The time it takes to publish a paper has decreased over the period covered by the JACS database, and in 2016 was 2 months for articles and 1.7 months for communications.
In this exploratory data analysis, we focused on citations of
articles and communications and found the following trends:
• Communication have slightly higher citation rates
than articles.
• The number of citations of JACS papers has been
decreasing over time, although the number of views has been steadily
increasing, resulting in the views to citations ratio rising from 7 in
1996 to 289 in 2016.
• In 2008 and 2009, there was an abnormal drop in
citations. There may be several reasons for this phenomenon, but
external data must be used to explain it.

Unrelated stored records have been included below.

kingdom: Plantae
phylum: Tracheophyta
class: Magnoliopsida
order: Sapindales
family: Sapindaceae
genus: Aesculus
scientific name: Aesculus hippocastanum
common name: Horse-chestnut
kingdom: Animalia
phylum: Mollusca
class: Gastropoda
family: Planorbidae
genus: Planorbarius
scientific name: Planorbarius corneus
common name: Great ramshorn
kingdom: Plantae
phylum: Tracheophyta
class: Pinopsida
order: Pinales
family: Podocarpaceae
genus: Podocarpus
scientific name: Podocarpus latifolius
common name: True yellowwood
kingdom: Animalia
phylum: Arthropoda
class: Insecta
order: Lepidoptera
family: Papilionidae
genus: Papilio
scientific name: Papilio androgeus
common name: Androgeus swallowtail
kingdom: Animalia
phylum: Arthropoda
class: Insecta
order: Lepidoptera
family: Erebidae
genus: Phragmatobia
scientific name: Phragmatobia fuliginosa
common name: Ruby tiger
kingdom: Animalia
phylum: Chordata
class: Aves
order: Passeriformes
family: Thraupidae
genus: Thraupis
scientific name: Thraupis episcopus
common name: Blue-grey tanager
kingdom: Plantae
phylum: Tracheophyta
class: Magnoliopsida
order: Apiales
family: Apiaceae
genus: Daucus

• Publishing an article in open access does not
lead to an increase in citations.
Interesting facts:
✧ The longest period of time between the date an article is received by a journal and the date of its publication is 5.3 years.
✧ The most cited paper in this database is “Development and Testing of the OPLS All-Atom Force Field on Conformational Energetics and Properties of Organic Liquids” , with 5,442 citations.
✧ The most number of papers, 263 , was published by K. N. Houk.